Kondisi DAI ini umumnya terjadi karena robekan akson di perbatasan antara substansia alba dengan substansia grisea pasca trauma. Sering kali tak tampak pada pemeriksaan CT-Scan, dapat dilihat dari pemeriksaan Gradient-echo axial magnetic resonance image. Jika makin parah, DAI akan menyebabkan kondisi dysautonomia alis disfungsi saraf otonom.
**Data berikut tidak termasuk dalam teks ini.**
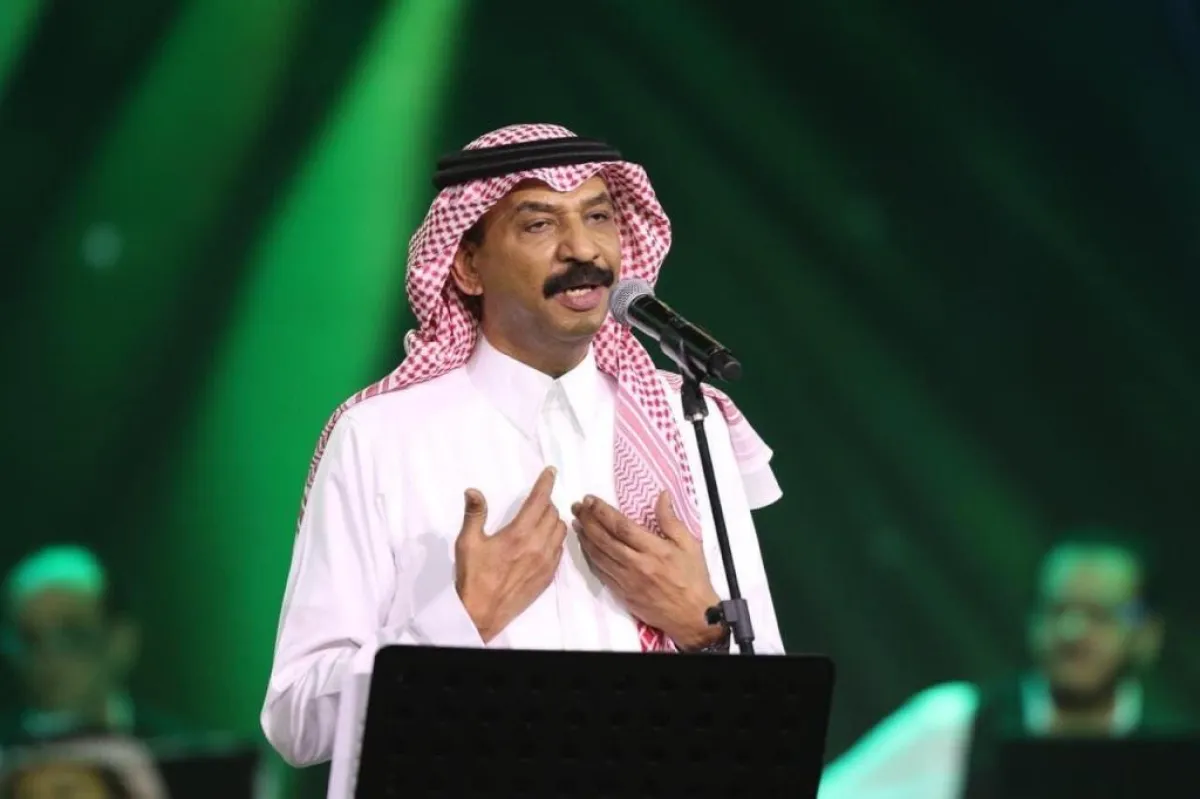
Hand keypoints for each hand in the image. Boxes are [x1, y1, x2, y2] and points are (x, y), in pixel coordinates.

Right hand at [455, 467, 566, 642]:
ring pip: (560, 531)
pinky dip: (555, 540)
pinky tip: (544, 541)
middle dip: (546, 502)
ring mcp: (546, 562)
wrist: (482, 614)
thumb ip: (474, 514)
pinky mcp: (548, 576)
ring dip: (553, 520)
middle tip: (537, 501)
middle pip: (553, 514)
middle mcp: (537, 545)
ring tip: (542, 519)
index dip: (546, 483)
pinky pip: (560, 550)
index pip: (539, 501)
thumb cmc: (473, 577)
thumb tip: (473, 491)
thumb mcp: (467, 543)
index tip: (551, 472)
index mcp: (518, 534)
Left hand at [571, 491, 723, 649]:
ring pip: (599, 556)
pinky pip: (601, 573)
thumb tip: (661, 495)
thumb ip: (671, 520)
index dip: (602, 511)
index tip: (590, 499)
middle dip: (587, 520)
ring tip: (576, 523)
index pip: (621, 526)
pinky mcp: (622, 594)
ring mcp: (627, 581)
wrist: (693, 616)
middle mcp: (637, 564)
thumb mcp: (689, 544)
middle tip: (576, 507)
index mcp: (654, 549)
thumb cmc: (693, 578)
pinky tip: (585, 548)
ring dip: (584, 538)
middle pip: (604, 539)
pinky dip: (590, 558)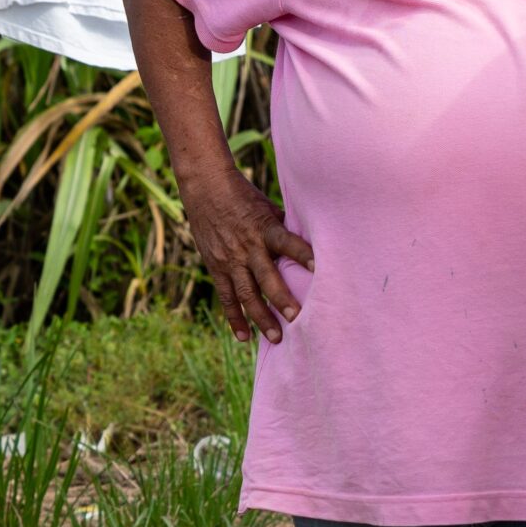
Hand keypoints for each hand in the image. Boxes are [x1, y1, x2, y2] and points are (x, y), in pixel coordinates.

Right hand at [181, 164, 312, 343]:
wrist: (205, 188)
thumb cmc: (245, 196)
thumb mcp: (268, 207)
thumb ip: (285, 228)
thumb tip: (313, 243)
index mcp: (264, 228)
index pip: (287, 242)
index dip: (303, 254)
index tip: (320, 268)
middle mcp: (247, 247)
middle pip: (266, 277)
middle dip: (281, 299)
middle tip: (297, 318)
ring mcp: (230, 260)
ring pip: (246, 294)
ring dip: (261, 317)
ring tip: (276, 337)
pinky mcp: (216, 268)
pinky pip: (226, 298)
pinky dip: (234, 319)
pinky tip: (244, 338)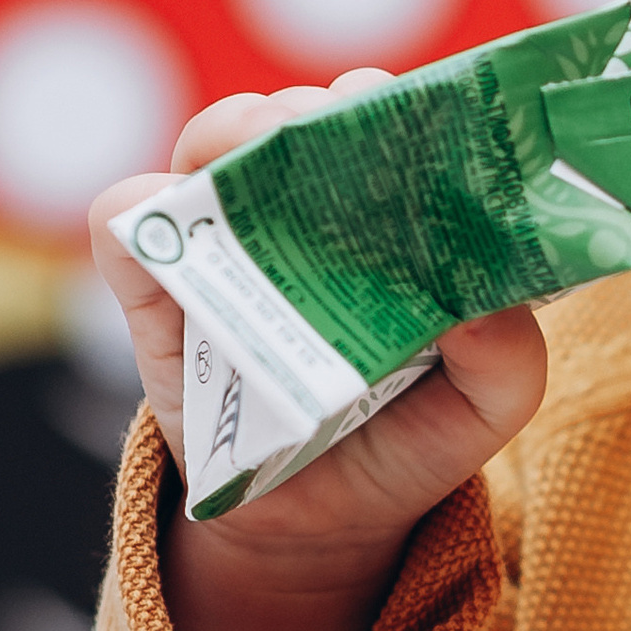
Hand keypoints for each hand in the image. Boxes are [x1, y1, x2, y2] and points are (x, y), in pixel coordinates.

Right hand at [90, 74, 548, 630]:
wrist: (316, 525)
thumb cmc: (405, 439)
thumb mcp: (485, 408)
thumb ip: (508, 358)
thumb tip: (482, 306)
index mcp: (387, 217)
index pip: (387, 124)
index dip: (399, 105)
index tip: (414, 115)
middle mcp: (303, 211)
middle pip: (297, 115)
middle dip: (320, 108)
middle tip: (341, 125)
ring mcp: (225, 243)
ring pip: (211, 143)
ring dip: (239, 131)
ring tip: (267, 154)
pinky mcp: (155, 292)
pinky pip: (122, 225)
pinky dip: (136, 212)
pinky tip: (177, 225)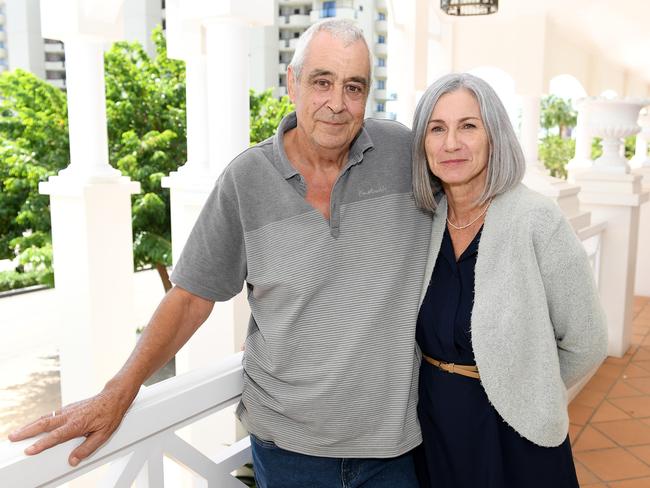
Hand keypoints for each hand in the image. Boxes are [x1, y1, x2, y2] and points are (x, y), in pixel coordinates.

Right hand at [8, 384, 134, 466]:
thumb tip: (73, 460)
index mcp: (77, 424)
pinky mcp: (69, 407)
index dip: (42, 444)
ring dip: (30, 425)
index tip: (29, 450)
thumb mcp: (103, 435)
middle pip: (44, 424)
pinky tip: (34, 424)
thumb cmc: (110, 415)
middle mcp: (70, 416)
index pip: (56, 436)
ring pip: (45, 417)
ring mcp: (68, 410)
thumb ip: (87, 449)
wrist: (114, 397)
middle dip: (27, 431)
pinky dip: (40, 420)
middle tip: (13, 437)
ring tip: (17, 432)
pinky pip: (51, 414)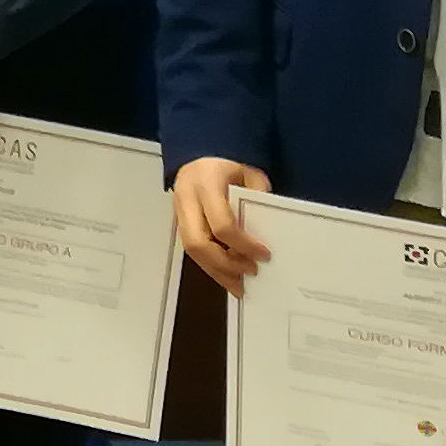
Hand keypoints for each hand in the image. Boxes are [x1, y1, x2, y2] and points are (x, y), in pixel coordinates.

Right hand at [171, 158, 274, 294]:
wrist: (198, 159)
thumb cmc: (228, 168)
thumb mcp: (250, 175)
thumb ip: (259, 198)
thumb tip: (266, 230)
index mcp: (205, 185)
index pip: (221, 224)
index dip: (243, 244)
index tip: (264, 254)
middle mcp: (187, 201)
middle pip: (198, 243)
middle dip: (226, 263)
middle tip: (251, 271)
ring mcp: (179, 214)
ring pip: (192, 252)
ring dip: (217, 271)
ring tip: (240, 285)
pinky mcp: (180, 226)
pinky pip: (193, 252)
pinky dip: (212, 268)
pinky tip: (228, 278)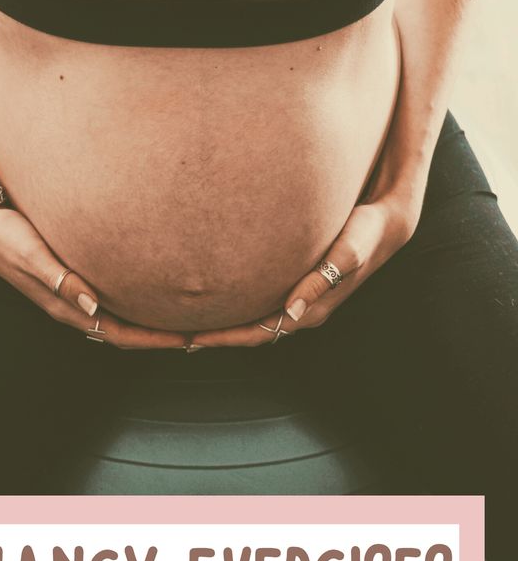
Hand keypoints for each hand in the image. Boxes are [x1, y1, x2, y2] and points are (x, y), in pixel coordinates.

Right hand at [0, 208, 187, 348]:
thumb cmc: (5, 234)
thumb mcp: (30, 254)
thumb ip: (59, 278)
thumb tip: (92, 305)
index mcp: (70, 308)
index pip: (123, 334)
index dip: (157, 340)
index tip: (190, 341)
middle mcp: (78, 306)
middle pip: (131, 333)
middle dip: (166, 338)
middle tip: (204, 336)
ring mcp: (78, 295)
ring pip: (126, 318)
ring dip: (157, 323)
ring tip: (192, 320)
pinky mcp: (78, 278)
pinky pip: (118, 299)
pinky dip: (142, 302)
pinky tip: (160, 291)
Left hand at [189, 194, 420, 346]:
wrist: (386, 220)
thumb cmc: (367, 231)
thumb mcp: (348, 252)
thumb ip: (321, 280)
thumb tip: (291, 312)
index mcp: (310, 311)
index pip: (258, 334)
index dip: (224, 339)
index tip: (191, 339)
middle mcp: (301, 312)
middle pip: (248, 334)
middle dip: (213, 337)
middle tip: (174, 334)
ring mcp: (299, 301)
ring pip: (252, 321)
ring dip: (221, 324)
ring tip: (185, 322)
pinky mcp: (296, 285)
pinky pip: (259, 303)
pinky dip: (235, 306)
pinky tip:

Sementara menurut situs Alodokter, DAI merupakan salah satu komplikasi yang paling berat yang dapat terjadi pada cedera kepala. Pada DAI terjadi kerusakan pada area yang sangat luas di otak yang dapat menyebabkan gangguan kesadaran hingga terjadinya koma. Menurut dr. Irna Cecilia dalam situs tanya jawab Alodokter, seseorang yang mengalami cedera kepala, apabila terdapat gejala seperti hilang ingatan, penurunan kesadaran, mual dan muntah, gangguan saraf seperti penghilatan, lemah tubuh, gangguan bicara, maka cedera tersebut dapat terbilang sedang ke berat.
“Orang tersebut disarankan untuk mendapatkan penanganan segera ke IGD untuk mendapatkan evaluasi lengkap melalui wawancara dan pemeriksaan fisik, lalu CT-Scan kepala untuk menyingkirkan perdarahan akut atau abnormalitas akut lainnya, terkadang MRI diperlukan apabila CT-Scan tidak konklusif,” tulis dr. Irna.
Setelah perlu dilakukan observasi selama 24-48 jam, tatalaksana bergantung dari penemuan CT-Scan dan evaluasi neurologis. Umumnya ahli saraf dan dokter bedah saraf dibutuhkan untuk penanganan lengkap.
Dalam situs Brain Injury Association of America, disebutkan 40 persen sampai 50 persen cedera terbanyak yang paling mematikan pada otak adalah kasus DAI. Akibatnya, banyak pasien yang sembuh dari fase kritis DAI mengalami disabilitas kemampuan mengingat, alias adanya gangguan ingatan dan kesulitan dalam mencerna informasi baru. Di Amerika Serikat, cedera otak traumatis DAI ini memang menjadi penyebab utama kecacatan dan kematian yang terjadi di kalangan anak-anak hingga dewasa muda. Umumnya kasus DAI di Amerika Serikat dialami oleh korban kecelakaan, kecelakaan saat berolahraga, sampai aksi kekerasan.
Berrdasarkan informasi yang dikumpulkan Prohealth.id, per Selasa (28/2/2023) kondisi D mulai membaik dibandingkan sebelumnya. Korban D memang tercatat mengalami koma lebih dari 6 jam. Kondisi D termasuk dalam kategori kondisi DAI sedang dan kritis. Adapun kondisi DAI dengan tingkat keparahan sedang biasa mengalami koma lebih dari 24 jam diikuti amnesia dalam waktu lama, gangguan memori ringan-sedang, gangguan perilaku dan kognitif. Sementara jika tingkat keparahan tergolong berat, maka pasien bisa mengalami koma berbulan-bulan dengan motorik fleksi atau ekstensi abnormal, gangguan kognitif, memori, bicara, sensorik, motorik.